=== TASK INPUTS ===
________________________
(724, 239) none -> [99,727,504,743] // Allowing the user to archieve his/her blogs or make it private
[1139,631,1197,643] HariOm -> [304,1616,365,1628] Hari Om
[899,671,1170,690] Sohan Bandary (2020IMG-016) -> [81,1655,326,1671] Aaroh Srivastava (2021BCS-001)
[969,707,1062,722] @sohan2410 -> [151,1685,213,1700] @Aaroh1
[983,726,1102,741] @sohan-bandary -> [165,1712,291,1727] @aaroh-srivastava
________________________
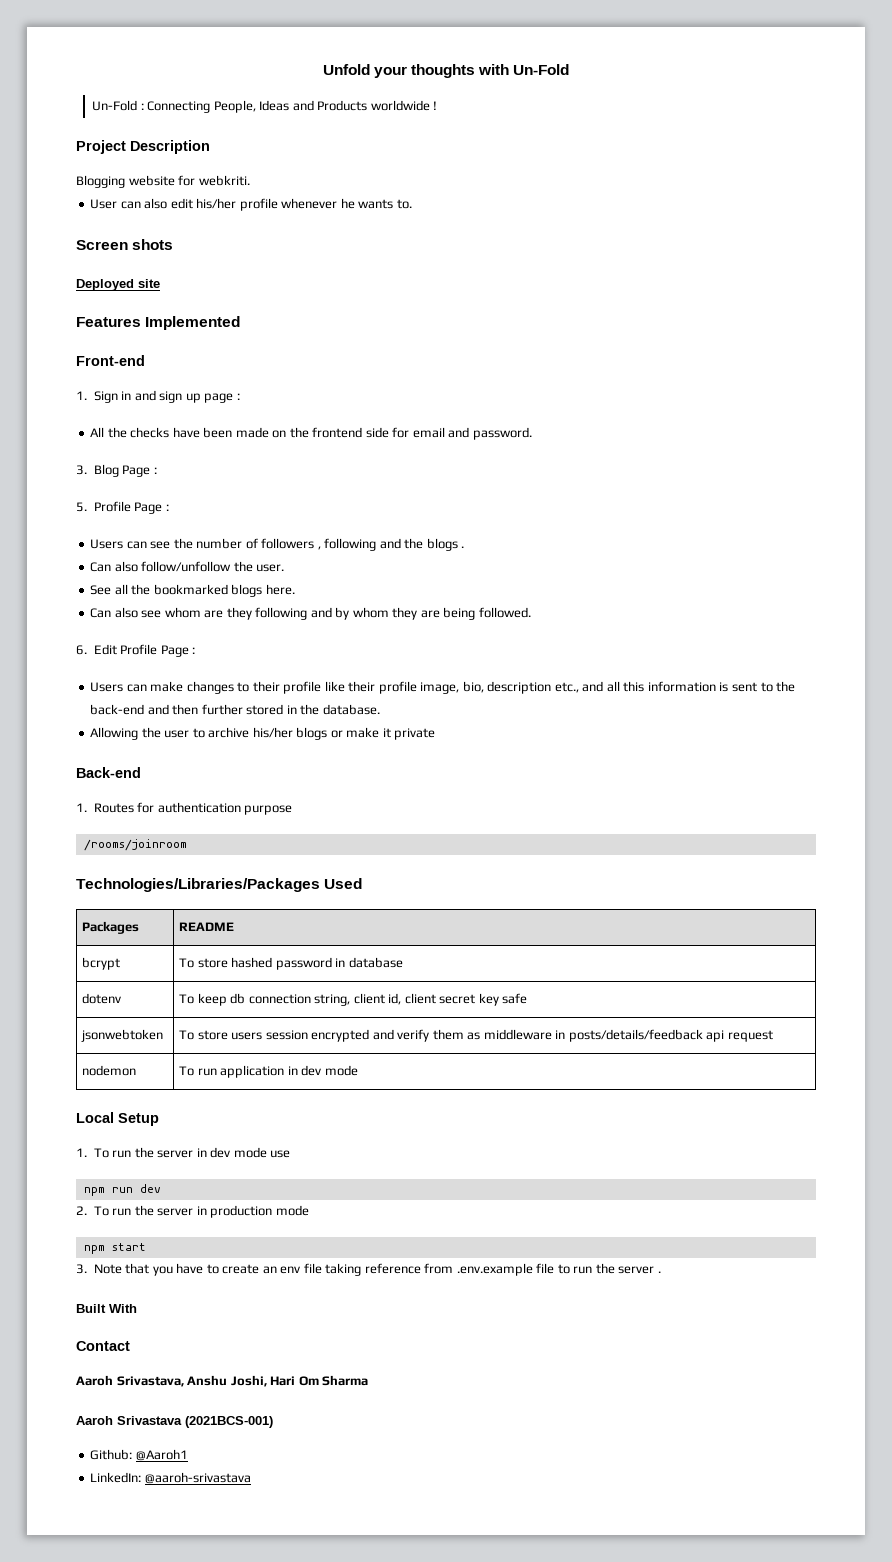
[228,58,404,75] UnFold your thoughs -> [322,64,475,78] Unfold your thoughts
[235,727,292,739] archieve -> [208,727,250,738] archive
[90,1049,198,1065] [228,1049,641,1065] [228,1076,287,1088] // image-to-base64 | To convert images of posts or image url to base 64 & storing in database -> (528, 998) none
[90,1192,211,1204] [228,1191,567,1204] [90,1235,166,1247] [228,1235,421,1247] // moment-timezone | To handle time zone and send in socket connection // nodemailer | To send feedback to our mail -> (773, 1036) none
________________________
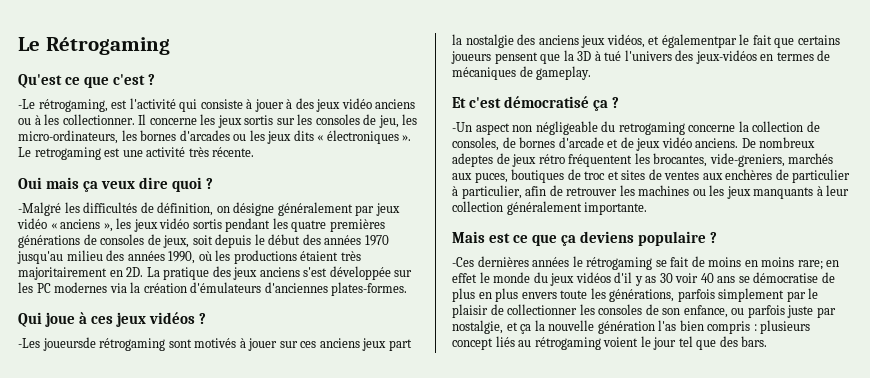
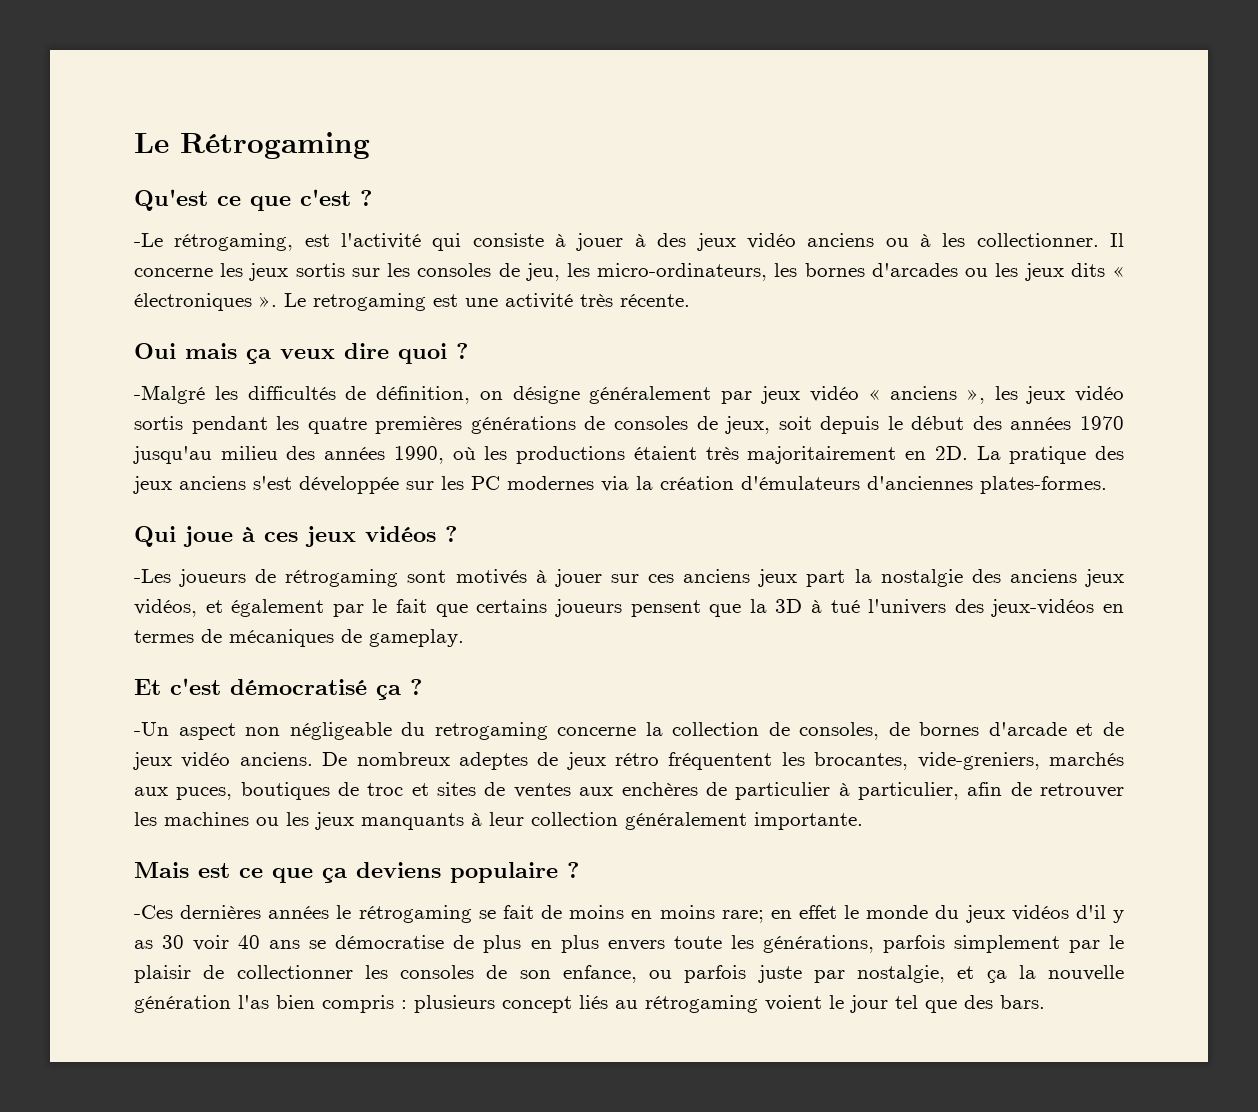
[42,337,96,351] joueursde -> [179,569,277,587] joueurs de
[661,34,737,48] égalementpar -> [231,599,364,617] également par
________________________
=== WHAT YOU HAVE TO DO ===
Reproduce, word for word and in full, only the lines above that start at the line with "[1139,631,1197,643] HariOm ->" and run through the line with "[983,726,1102,741] @sohan-bandary ->", both ends included.

=== PROBLEM SOLUTION ===
[1139,631,1197,643] HariOm -> [304,1616,365,1628] Hari Om
[899,671,1170,690] Sohan Bandary (2020IMG-016) -> [81,1655,326,1671] Aaroh Srivastava (2021BCS-001)
[969,707,1062,722] @sohan2410 -> [151,1685,213,1700] @Aaroh1
[983,726,1102,741] @sohan-bandary -> [165,1712,291,1727] @aaroh-srivastava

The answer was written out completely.